随着《水污染防治行动计划》的逐步推进，水环境污染防治特别是黑臭水体的治理越来越受到国家、社会和公众的重视。监测数据表明，深圳市茅洲河河水水质长期处于劣Ⅴ类，存在严重的水污染问题，是深圳市“治水提质”工作的重中之重。受气候、潮汐和人类活动的影响，茅洲河地表水和地下水交互关系复杂，受污染的地表水和地下水存在交互污染的风险，给流域水环境污染的长效治理带来极大的挑战。鉴于此，本论文开展茅洲河地表水和地下水交互关系研究，通过水动力、水化学、同位素以及数值模拟方法，综合分析和查明地表水和地下水之间的水量和水质转换关系，为流域水污染治理和水环境质量的进一步提升提供依据。茅洲河流域位于亚热带海洋性季风气候区，降水丰沛，流域河网密集，中下游受潮水影响，生态、水文条件较为复杂。流域区域地壳稳定，断裂构造不发育，下伏地层主要由震旦系大绀山组、三叠系小坪组、侏罗纪桥源组和金鸡组、第四系桂洲组和大湾镇组等地质单元组成。流域含水岩组主要分为松散岩类孔隙水和基岩裂隙水两大类，含水岩组富水性较差，地下水埋深较浅，易受到来自地表和河流水体的污染。本研究在茅洲河干流燕川河段及支流新桥河设置了 4 个典型研究断面，共建设了 13 口地下水监测井。
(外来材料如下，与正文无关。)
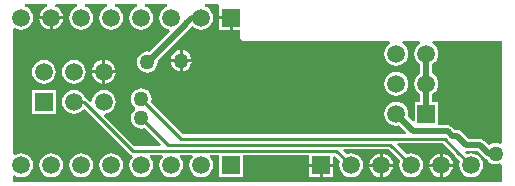
<source format=gbl>
G04 Layer_Physical_Order=2*
G04 Layer_Color=16711680*
%FSLAX43Y43*%
%MOMM*%
G71*
G01*
G75*
%ADD15C,0.500*%
%ADD16C,0.250*%
%ADD17R,1.500X1.500*%
%ADD18C,1.500*%
%ADD19R,1.500X1.500*%
%ADD20C,1.270*%
G36*
X18096Y15504D02*
Y14627D01*
X19100D01*
Y14500D01*
X19227D01*
Y13496D01*
X19875D01*
Y12750D01*
X20125Y12500D01*
X32507Y12500D01*
X32574Y12340D01*
X32572Y12322D01*
X32372Y12168D01*
X32211Y11959D01*
X32111Y11716D01*
X32076Y11455D01*
X32111Y11194D01*
X32211Y10951D01*
X32372Y10742D01*
X32581Y10582D01*
X32824Y10481D01*
X33085Y10446D01*
X33346Y10481D01*
X33589Y10582D01*
X33798Y10742D01*
X33958Y10951D01*
X34059Y11194D01*
X34094Y11455D01*
X34059Y11716D01*
X33958Y11959D01*
X33798Y12168D01*
X33597Y12322D01*
X33596Y12340D01*
X33663Y12500D01*
X35047D01*
X35114Y12340D01*
X35112Y12322D01*
X34912Y12168D01*
X34751Y11959D01*
X34651Y11716D01*
X34616Y11455D01*
X34651Y11194D01*
X34751Y10951D01*
X34912Y10742D01*
X35115Y10586D01*
Y9784D01*
X34912Y9628D01*
X34751Y9419D01*
X34651Y9176D01*
X34616Y8915D01*
X34651Y8654D01*
X34751Y8411D01*
X34912Y8202D01*
X35115Y8046D01*
Y7375D01*
X34625D01*
Y5788D01*
X34461Y5720D01*
X34060Y6121D01*
X34094Y6375D01*
X34059Y6636D01*
X33958Y6879D01*
X33798Y7088D01*
X33589Y7248D01*
X33346Y7349D01*
X33085Y7384D01*
X32824Y7349D01*
X32581Y7248D01*
X32372Y7088D01*
X32211Y6879D01*
X32111Y6636D01*
X32076Y6375D01*
X32111Y6114D01*
X32211Y5871D01*
X32372Y5662D01*
X32581Y5502D01*
X32824Y5401D01*
X33085Y5366D01*
X33339Y5400D01*
X33942Y4797D01*
X33874Y4632D01*
X15033D01*
X12326Y7340D01*
X12352Y7404D01*
X12383Y7635D01*
X12352Y7866D01*
X12263Y8081D01*
X12121Y8266D01*
X11936Y8408D01*
X11721Y8497D01*
X11490Y8528D01*
X11259Y8497D01*
X11044Y8408D01*
X10859Y8266D01*
X10717Y8081D01*
X10628Y7866D01*
X10597Y7635D01*
X10628Y7404D01*
X10717Y7189D01*
X10859Y7004D01*
X10968Y6920D01*
X10973Y6718D01*
X10967Y6706D01*
X10869Y6631D01*
X10727Y6446D01*
X10638Y6231D01*
X10607Y6000D01*
X10638Y5769D01*
X10727Y5554D01*
X10869Y5369D01*
X11054Y5227D01*
X11269Y5138D01*
X11500Y5107D01*
X11731Y5138D01*
X11795Y5164D01*
X13163Y3797D01*
X13095Y3632D01*
X10908D01*
X8350Y6191D01*
X8415Y6378D01*
X8591Y6401D01*
X8834Y6502D01*
X9043Y6662D01*
X9203Y6871D01*
X9304Y7114D01*
X9339Y7375D01*
X9304Y7636D01*
X9203Y7879D01*
X9043Y8088D01*
X8834Y8248D01*
X8591Y8349D01*
X8330Y8384D01*
X8069Y8349D01*
X7826Y8248D01*
X7617Y8088D01*
X7457Y7879D01*
X7356Y7636D01*
X7333Y7460D01*
X7146Y7395D01*
X6895Y7645D01*
X6771Y7728D01*
X6722Y7738D01*
X6663Y7879D01*
X6503Y8088D01*
X6294Y8248D01*
X6051Y8349D01*
X5790Y8384D01*
X5529Y8349D01*
X5286Y8248D01*
X5077Y8088D01*
X4917Y7879D01*
X4816Y7636D01*
X4781Y7375D01*
X4816Y7114D01*
X4917Y6871D01*
X5077Y6662D01*
X5286Y6502D01*
X5529Y6401D01*
X5790Y6366D01*
X6051Y6401D01*
X6294Y6502D01*
X6503Y6662D01*
X6549Y6721D01*
X6726Y6733D01*
X10480Y2980D01*
X10604Y2897D01*
X10691Y2879D01*
X10743Y2766D01*
X10749Y2738D01*
X10749Y2690D01*
X10606Y2504D01*
X10506Y2261D01*
X10471Y2000D01*
X10506Y1739D01*
X10606Y1496D01*
X10767Y1287D01*
X10976Y1127D01*
X11219Y1026D01*
X11480Y991D01*
X11741Y1026D01*
X11984Y1127D01*
X12193Y1287D01*
X12354Y1496D01*
X12454Y1739D01*
X12489Y2000D01*
X12454Y2261D01*
X12354Y2504D01*
X12211Y2690D01*
X12254Y2868D01*
X13246D01*
X13289Y2690D01*
X13146Y2504D01*
X13046Y2261D01*
X13011Y2000D01*
X13046Y1739D01*
X13146Y1496D01*
X13307Y1287D01*
X13516Y1127D01*
X13759Y1026D01*
X14020Y991D01*
X14281Y1026D01*
X14524Y1127D01*
X14733Y1287D01*
X14894Y1496D01*
X14994Y1739D01*
X15029Y2000D01*
X14994Y2261D01*
X14894Y2504D01*
X14751Y2690D01*
X14794Y2868D01*
X15786D01*
X15829Y2690D01*
X15686Y2504D01*
X15586Y2261D01*
X15551Y2000D01*
X15586Y1739D01*
X15686Y1496D01*
X15847Y1287D01*
X16056Y1127D01*
X16299Y1026D01*
X16560Y991D01*
X16821Y1026D01*
X17064Y1127D01*
X17273Y1287D01*
X17434Y1496D01*
X17534Y1739D01*
X17569Y2000D01*
X17534Y2261D01*
X17434Y2504D01*
X17291Y2690D01*
X17334Y2868D01*
X18100D01*
Y1000D01*
X20100D01*
Y2868D01*
X25716D01*
Y2127D01*
X27724D01*
Y2747D01*
X27902Y2817D01*
X28336Y2383D01*
X28286Y2261D01*
X28251Y2000D01*
X28286Y1739D01*
X28386Y1496D01*
X28547Y1287D01*
X28756Y1127D01*
X28999Y1026D01*
X29260Y991D01*
X29521Y1026D01*
X29764Y1127D01*
X29973Y1287D01*
X30133Y1496D01*
X30234Y1739D01*
X30269Y2000D01*
X30234Y2261D01*
X30133Y2504D01*
X29973Y2713D01*
X29764Y2874D01*
X29521Y2974D01*
X29260Y3009D01*
X28999Y2974D01*
X28877Y2924D01*
X28597Y3203D01*
X28665Y3368D01*
X32432D01*
X33416Y2383D01*
X33366Y2261D01*
X33331Y2000D01*
X33366Y1739D01*
X33466Y1496D01*
X33627Y1287D01*
X33836Y1127D01*
X34079Y1026D01*
X34340Y991D01*
X34601Y1026D01*
X34844Y1127D01*
X35053Y1287D01*
X35214Y1496D01*
X35314Y1739D01*
X35349Y2000D01*
X35314Y2261D01*
X35214Y2504D01*
X35053Y2713D01*
X34844Y2874D01*
X34601Y2974D01*
X34340Y3009D01*
X34079Y2974D01*
X33957Y2924D01*
X33177Y3703D01*
X33245Y3868D01*
X37012D01*
X38065Y2815D01*
X38065Y2815D01*
X38496Y2383D01*
X38446Y2261D01*
X38411Y2000D01*
X38446Y1739D01*
X38547Y1496D01*
X38707Y1287D01*
X38916Y1127D01*
X39159Y1026D01*
X39420Y991D01*
X39681Y1026D01*
X39924Y1127D01*
X40133Y1287D01*
X40293Y1496D01*
X40394Y1739D01*
X40429Y2000D01*
X40394Y2261D01*
X40293Y2504D01*
X40133Y2713D01*
X39924Y2874D01*
X39681Y2974D01*
X39420Y3009D01*
X39159Y2974D01*
X39037Y2924D01*
X38889Y3072D01*
X38977Y3235D01*
X39012Y3228D01*
X39959D01*
X40548Y2640D01*
X40714Y2529D01*
X40752Y2521D01*
X40869Y2369D01*
X41054Y2227D01*
X41269Y2138D01*
X41500Y2107D01*
X41731Y2138D01*
X41822Y2176D01*
X42000Y2057D01*
Y625D01*
X625Y625D01*
Y1072D01*
X784Y1150D01*
X816Y1127D01*
X1059Y1026D01*
X1320Y991D01*
X1581Y1026D01*
X1824Y1127D01*
X2033Y1287D01*
X2194Y1496D01*
X2294Y1739D01*
X2329Y2000D01*
X2294Y2261D01*
X2194Y2504D01*
X2033Y2713D01*
X1824Y2874D01*
X1581Y2974D01*
X1320Y3009D01*
X1059Y2974D01*
X816Y2874D01*
X784Y2850D01*
X625Y2928D01*
Y13572D01*
X784Y13650D01*
X816Y13627D01*
X1059Y13526D01*
X1320Y13491D01*
X1581Y13526D01*
X1824Y13627D01*
X2033Y13787D01*
X2194Y13996D01*
X2294Y14239D01*
X2329Y14500D01*
X2294Y14761D01*
X2194Y15004D01*
X2033Y15213D01*
X1824Y15373D01*
X1646Y15447D01*
X1682Y15625D01*
X3488D01*
X3523Y15447D01*
X3354Y15377D01*
X3144Y15216D01*
X2983Y15006D01*
X2882Y14762D01*
X2864Y14627D01*
X3860D01*
X4856D01*
X4838Y14762D01*
X4737Y15006D01*
X4576Y15216D01*
X4366Y15377D01*
X4197Y15447D01*
X4232Y15625D01*
X6038D01*
X6074Y15447D01*
X5896Y15373D01*
X5687Y15213D01*
X5527Y15004D01*
X5426Y14761D01*
X5391Y14500D01*
X5426Y14239D01*
X5527Y13996D01*
X5687Y13787D01*
X5896Y13627D01*
X6139Y13526D01*
X6400Y13491D01*
X6661Y13526D01*
X6904Y13627D01*
X7113Y13787D01*
X7273Y13996D01*
X7374Y14239D01*
X7409Y14500D01*
X7374Y14761D01*
X7273Y15004D01*
X7113Y15213D01*
X6904Y15373D01*
X6726Y15447D01*
X6762Y15625D01*
X8578D01*
X8614Y15447D01*
X8436Y15373D01*
X8227Y15213D01*
X8066Y15004D01*
X7966Y14761D01*
X7931Y14500D01*
X7966Y14239D01*
X8066Y13996D01*
X8227Y13787D01*
X8436Y13627D01*
X8679Y13526D01*
X8940Y13491D01*
X9201Y13526D01*
X9444Y13627D01*
X9653Y13787D01*
X9814Y13996D01*
X9914Y14239D01*
X9949Y14500D01*
X9914Y14761D01*
X9814Y15004D01*
X9653Y15213D01*
X9444Y15373D01*
X9266Y15447D01*
X9302Y15625D01*
X11118D01*
X11154Y15447D01*
X10976Y15373D01*
X10767Y15213D01*
X10606Y15004D01*
X10506Y14761D01*
X10471Y14500D01*
X10506Y14239D01*
X10606Y13996D01*
X10767Y13787D01*
X10976Y13627D01*
X11219Y13526D01*
X11480Y13491D01*
X11741Y13526D01*
X11984Y13627D01*
X12193Y13787D01*
X12354Y13996D01*
X12454Y14239D01*
X12489Y14500D01*
X12454Y14761D01*
X12354Y15004D01*
X12193Y15213D01*
X11984Y15373D01*
X11806Y15447D01*
X11842Y15625D01*
X13658D01*
X13694Y15447D01*
X13516Y15373D01*
X13307Y15213D01*
X13146Y15004D01*
X13046Y14761D01*
X13011Y14500D01*
X13046Y14239D01*
X13146Y13996D01*
X13307Y13787D01*
X13516Y13627D01*
X13759Y13526D01*
X13832Y13516D01*
X13895Y13328D01*
X12185Y11618D01*
X12000Y11643D01*
X11769Y11612D01*
X11554Y11523D01*
X11369Y11381D01*
X11227Y11196D01*
X11138Y10981D01*
X11107Y10750D01*
X11138Y10519D01*
X11227Y10304D01*
X11369Y10119D01*
X11554Y9977D01*
X11769Y9888D01*
X12000Y9857D01*
X12231Y9888D01*
X12446Y9977D01*
X12631Y10119D01*
X12773Y10304D01*
X12862Y10519D01*
X12893Y10750D01*
X12877Y10868D01*
X15630Y13622D01*
X15686Y13705D01*
X15731Y13728D01*
X15879Y13762D01*
X16056Y13627D01*
X16299Y13526D01*
X16560Y13491D01*
X16821Y13526D01*
X17064Y13627D01*
X17273Y13787D01*
X17434Y13996D01*
X17534Y14239D01*
X17569Y14500D01*
X17534Y14761D01*
X17434Y15004D01*
X17273Y15213D01*
X17064Y15373D01*
X16886Y15447D01*
X16922Y15625D01*
X17968D01*
X18096Y15504D01*
D02*
G37*
G36*
X42000Y12500D02*
X42000Y3943D01*
X41822Y3824D01*
X41731Y3862D01*
X41500Y3893D01*
X41269Y3862D01*
X41054Y3773D01*
X40942Y3688D01*
X40531Y4099D01*
X40366Y4209D01*
X40171Y4248D01*
X39223D01*
X38602Y4869D01*
X38436Y4980D01*
X38241Y5019D01*
X38006D01*
X37789Y5235D01*
X37738Y5287D01*
X37572Y5398D01*
X37377Y5437D01*
X36625D01*
Y7375D01*
X36135D01*
Y8046D01*
X36338Y8202D01*
X36498Y8411D01*
X36599Y8654D01*
X36634Y8915D01*
X36599Y9176D01*
X36498Y9419D01*
X36338Y9628D01*
X36135Y9784D01*
Y10586D01*
X36338Y10742D01*
X36498Y10951D01*
X36599Y11194D01*
X36634Y11455D01*
X36599Y11716D01*
X36498Y11959D01*
X36338Y12168D01*
X36137Y12322D01*
X36136Y12340D01*
X36203Y12500D01*
X42000D01*
D02*
G37*
%LPC*%
G36*
X31673Y2996D02*
X31538Y2978D01*
X31294Y2877D01*
X31084Y2716D01*
X30923Y2506D01*
X30822Y2262D01*
X30804Y2127D01*
X31673D01*
Y2996D01*
D02*
G37*
G36*
X36753Y1873D02*
X35884D01*
X35902Y1738D01*
X36003Y1494D01*
X36164Y1284D01*
X36374Y1123D01*
X36618Y1022D01*
X36753Y1004D01*
Y1873D01*
D02*
G37*
G36*
X37876D02*
X37007D01*
Y1004D01*
X37142Y1022D01*
X37386Y1123D01*
X37596Y1284D01*
X37757Y1494D01*
X37858Y1738D01*
X37876Y1873D01*
D02*
G37*
G36*
X37007Y2996D02*
Y2127D01*
X37876D01*
X37858Y2262D01*
X37757Y2506D01*
X37596Y2716D01*
X37386Y2877D01*
X37142Y2978D01*
X37007Y2996D01*
D02*
G37*
G36*
X36753D02*
X36618Y2978D01*
X36374Y2877D01*
X36164Y2716D01*
X36003Y2506D01*
X35902Y2262D01*
X35884Y2127D01*
X36753D01*
Y2996D01*
D02*
G37*
G36*
X31927D02*
Y2127D01*
X32796D01*
X32778Y2262D01*
X32677Y2506D01*
X32516Y2716D01*
X32306Y2877D01*
X32062Y2978D01*
X31927Y2996D01*
D02*
G37*
G36*
X8940Y3009D02*
X8679Y2974D01*
X8436Y2874D01*
X8227Y2713D01*
X8066Y2504D01*
X7966Y2261D01*
X7931Y2000D01*
X7966Y1739D01*
X8066Y1496D01*
X8227Y1287D01*
X8436Y1127D01*
X8679Y1026D01*
X8940Y991D01*
X9201Y1026D01*
X9444Y1127D01*
X9653Y1287D01*
X9814Y1496D01*
X9914Y1739D01*
X9949Y2000D01*
X9914Y2261D01*
X9814Y2504D01*
X9653Y2713D01*
X9444Y2874D01*
X9201Y2974D01*
X8940Y3009D01*
D02*
G37*
G36*
X6400D02*
X6139Y2974D01*
X5896Y2874D01*
X5687Y2713D01*
X5527Y2504D01*
X5426Y2261D01*
X5391Y2000D01*
X5426Y1739D01*
X5527Y1496D01*
X5687Y1287D01*
X5896Y1127D01*
X6139Y1026D01*
X6400Y991D01*
X6661Y1026D01*
X6904Y1127D01*
X7113Y1287D01*
X7273Y1496D01*
X7374Y1739D01*
X7409Y2000D01*
X7374Y2261D01*
X7273Y2504D01*
X7113Y2713D01*
X6904Y2874D01*
X6661Y2974D01*
X6400Y3009D01*
D02*
G37*
G36*
X3860D02*
X3599Y2974D01*
X3356Y2874D01*
X3147Y2713D01*
X2987Y2504D01*
X2886Y2261D01*
X2851Y2000D01*
X2886Y1739D01*
X2987Y1496D01*
X3147Y1287D01*
X3356Y1127D01*
X3599Y1026D01*
X3860Y991D01*
X4121Y1026D01*
X4364Y1127D01*
X4573Y1287D01*
X4734Y1496D01*
X4834Y1739D01*
X4869Y2000D01*
X4834Y2261D01*
X4734Y2504D01*
X4573Y2713D01*
X4364Y2874D01*
X4121Y2974D01*
X3860Y3009D01*
D02*
G37*
G36*
X26593Y1873D02*
X25716D01*
Y996D01*
X26593D01*
Y1873D01*
D02*
G37*
G36*
X32796D02*
X31927D01*
Y1004D01*
X32062Y1022D01*
X32306Y1123D01*
X32516Y1284D01*
X32677Y1494D01*
X32778Y1738D01*
X32796Y1873D01*
D02*
G37*
G36*
X31673D02*
X30804D01*
X30822Y1738D01*
X30923Y1494D01*
X31084Y1284D01*
X31294Y1123D01*
X31538Y1022D01*
X31673Y1004D01*
Y1873D01*
D02*
G37*
G36*
X27724D02*
X26847D01*
Y996D01*
X27724D01*
Y1873D01*
D02*
G37*
G36*
X4250Y8375D02*
X2250D01*
Y6375D01*
X4250D01*
Y8375D01*
D02*
G37*
G36*
X14748Y11755D02*
X14643Y11741D01*
X14427Y11652D01*
X14241Y11509D01*
X14099Y11323D01*
X14009Y11107D01*
X13995Y11002D01*
X14748D01*
Y11755D01*
D02*
G37*
G36*
X8457Y10911D02*
Y10042D01*
X9326D01*
X9308Y10177D01*
X9207Y10421D01*
X9046Y10631D01*
X8836Y10792D01*
X8592Y10893D01*
X8457Y10911D01*
D02*
G37*
G36*
X8203D02*
X8068Y10893D01*
X7824Y10792D01*
X7614Y10631D01*
X7453Y10421D01*
X7352Y10177D01*
X7334Y10042D01*
X8203D01*
Y10911D01*
D02*
G37*
G36*
X15002Y11755D02*
Y11002D01*
X15755D01*
X15741Y11107D01*
X15652Y11323D01*
X15509Y11509D01*
X15323Y11652D01*
X15107Y11741D01*
X15002Y11755D01*
D02*
G37*
G36*
X4856Y14373D02*
X3987D01*
Y13504D01*
X4122Y13522D01*
X4366Y13623D01*
X4576Y13784D01*
X4737Y13994D01*
X4838Y14238D01*
X4856Y14373D01*
D02*
G37*
G36*
X3733D02*
X2864D01*
X2882Y14238D01*
X2983Y13994D01*
X3144Y13784D01*
X3354Y13623D01*
X3598Y13522D01*
X3733Y13504D01*
Y14373D01*
D02*
G37*
G36*
X18973D02*
X18096D01*
Y13496D01*
X18973D01*
Y14373D01*
D02*
G37*
G36*
X5790Y10924D02*
X5529Y10889D01*
X5286Y10788D01*
X5077Y10628D01*
X4917Y10419D01*
X4816Y10176D01*
X4781Y9915D01*
X4816Y9654D01*
X4917Y9411D01*
X5077Y9202D01*
X5286Y9042D01*
X5529Y8941D01*
X5790Y8906D01*
X6051Y8941D01*
X6294Y9042D01*
X6503Y9202D01*
X6663Y9411D01*
X6764Y9654D01*
X6799Y9915D01*
X6764Y10176D01*
X6663Y10419D01*
X6503Y10628D01*
X6294Y10788D01*
X6051Y10889D01*
X5790Y10924D01*
D02*
G37*
G36*
X3250D02*
X2989Y10889D01*
X2746Y10788D01*
X2537Y10628D01*
X2377Y10419D01*
X2276Y10176D01*
X2241Y9915D01*
X2276Y9654D01*
X2377Y9411D01*
X2537Y9202D01*
X2746Y9042D01*
X2989Y8941D01*
X3250Y8906D01*
X3511Y8941D01*
X3754Y9042D01*
X3963Y9202D01*
X4123Y9411D01*
X4224Y9654D01*
X4259Y9915D01*
X4224Y10176D01*
X4123Y10419D01*
X3963Y10628D01*
X3754Y10788D01*
X3511Y10889D01*
X3250Y10924D01*
D02*
G37*
G36*
X33085Y9924D02*
X32824Y9889D01*
X32581Y9788D01*
X32372Y9628D01*
X32211Y9419D01*
X32111Y9176D01*
X32076Y8915D01*
X32111Y8654D01*
X32211Y8411D01*
X32372Y8202D01*
X32581Y8042D01*
X32824Y7941D01*
X33085Y7906D01*
X33346Y7941D01*
X33589Y8042D01*
X33798Y8202D01*
X33958Y8411D01*
X34059Y8654D01*
X34094Y8915D01*
X34059Y9176D01*
X33958Y9419D01*
X33798Y9628D01*
X33589Y9788D01*
X33346Y9889D01*
X33085Y9924D01*
D02*
G37*
G36*
X8203Y9788D02*
X7334D01*
X7352Y9653D01*
X7453Y9409D01*
X7614Y9199D01*
X7824Y9038D01*
X8068Y8937D01*
X8203Y8919D01*
Y9788D01*
D02*
G37*
G36*
X15755Y10748D02*
X15002D01*
Y9995D01*
X15107Y10009D01*
X15323Y10099D01*
X15509Y10241D01*
X15652Y10427D01*
X15741Y10643D01*
X15755Y10748D01*
D02*
G37*
G36*
X14748D02*
X13995D01*
X14009Y10643D01*
X14099Y10427D01*
X14241Y10241D01*
X14427Y10099D01*
X14643Y10009D01*
X14748Y9995D01*
Y10748D01*
D02*
G37*
G36*
X9326Y9788D02*
X8457D01*
Y8919D01*
X8592Y8937D01*
X8836Y9038D01*
X9046Y9199D01*
X9207Y9409D01*
X9308Y9653D01*
X9326Y9788D01*
D02*
G37*
%LPD*%
D15*
X39012Y3738D02*
X40171D01*
X38241Y4509D02*
X39012Y3738D01*
X37795Y4509D02*
X38241D01*
X37429Y4875D02*
X37795Y4509D01*
X37429Y4875D02*
X37429D01*
X37377Y4927D02*
X37429Y4875D01*
X35625Y6375D02*
Y8915D01*
Y11455D01*
X15750Y14500D02*
X16560D01*
X15270Y14020D02*
X15750Y14500D01*
X15270Y13982D02*
Y14020D01*
X12038Y10750D02*
X15270Y13982D01*
X12000Y10750D02*
X12038D01*
X33085Y6375D02*
X34533Y4927D01*
X37377D01*
X41500Y2841D02*
Y3000D01*
X40171Y3738D02*
X40909Y3000D01*
X41341D01*
X41500Y2841D01*
D16*
X38335Y3085D02*
X38335D01*
X39420Y2000D01*
X37170Y4250D02*
X38335Y3085D01*
X14875Y4250D02*
X37170D01*
X32590Y3750D02*
X34340Y2000D01*
X13750Y3750D02*
X32590D01*
X10750Y3250D02*
X28010D01*
X29260Y2000D01*
X5790Y7375D02*
X6625D01*
X10750Y3250D01*
X11500Y6000D02*
X13750Y3750D01*
X11490Y7635D02*
X14875Y4250D01*
D17*
X19100Y2000D02*
D03*
X26720D02*
D03*
X3250Y7375D02*
D03*
X19100Y14500D02*
D03*
D18*
X16560Y2000D02*
D03*
X14020D02*
D03*
X11480D02*
D03*
X8940D02*
D03*
X6400D02*
D03*
X3860D02*
D03*
X1320D02*
D03*
X33085Y6375D02*
D03*
X35625Y8915D02*
D03*
X33085D02*
D03*
X35625Y11455D02*
D03*
X33085D02*
D03*
X29260Y2000D02*
D03*
X31800D02*
D03*
X34340D02*
D03*
X36880D02*
D03*
X39420D02*
D03*
X3250Y9915D02*
D03*
X5790Y7375D02*
D03*
Y9915D02*
D03*
X8330Y7375D02*
D03*
Y9915D02*
D03*
X16560Y14500D02*
D03*
X14020D02*
D03*
X11480D02*
D03*
X8940D02*
D03*
X6400D02*
D03*
X3860D02*
D03*
X1320D02*
D03*
D19*
X35625Y6375D02*
D03*
D20*
X12000Y10750D02*
D03*
X11500Y6000D02*
D03*
X11490Y7635D02*
D03*
X14875Y10875D02*
D03*
X41500Y3000D02*
D03*
M02*

</source>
水文地质钻探结果表明茅洲河潜流带区域第四系孔隙含水层厚约 8.24-19.0 m，岩性以砂质粘土和细砂、粗砂为主。抽水试验结果表明砂质粘土含水层平均渗透系数为 0.185 m/d，细砂和粗砂含水层平均渗透系数分别为 4.93 m/d 和 12.94 m/d。典型研究断面的地表水、地下水水位、温度联合监测结果表明，监测时间段（2018 年 1 月至 5 月）内流域地表水和地下水的补给关系主要为地下水泄流补给河水。燕川河段地表水—地下水交互带的单侧宽度约 67.5m。依托地下水监测井和流域部分民用水井，沿河流上游到下游采集地表水和浅层地下水样品，进行水化学和氢氧稳定同位素组成测定，分析地表水和地下水水化学和氢氧稳定同位素组成的空间分布规律和演化趋势，以进一步揭示地表水和地下水交互关系的空间分布特征。地表水和地下水的电导率、TDS、氯离子、氢氧同位素分析结果均证明茅洲河地表水和地下水之间的交互关系主要为地下水泄流补给地表水。茅洲河上游经过河道整治，河水和地下水之间水力联系较好，河水接受地下水的补给；茅洲河中下游是感潮河段，海水涨潮、落潮导致河水水位周期性波动，对茅洲河河水和地下水的交互关系产生较大影响，出现河水水位上升后补给地下水的现象；茅洲河下游随着河流进入冲积平原，水力梯度减小，河道底泥大量淤积，地表水和地下水水力联系减弱，但仍以地下水补给河水为主。依托流域气象水文、土地利用类型、土壤类型和数字高程模型等数据建立并校正了茅洲河流域 SWAT 模型，并进一步建立了 SWAT-LUD 模型，定量计算了茅洲河地表水和地下水之间的交互量。模型计算结果显示 2017 年茅洲河流域地下水通过排泄转化为河水的水量约为 1.6×108m3，地下水接收地表水侧向补给的量为 1.0×106m3，洪水泛滥区河水入渗补给地下水的水量为 6.7×106m3。基于以上研究，提出了河道底泥清淤、12、13 号子流域建设渗透式反应墙、茅洲河河口建闸等水环境治理措施，以进一步改善地表水和地下水水环境质量，为茅洲河地表水和地下水污染联合防治提供依据。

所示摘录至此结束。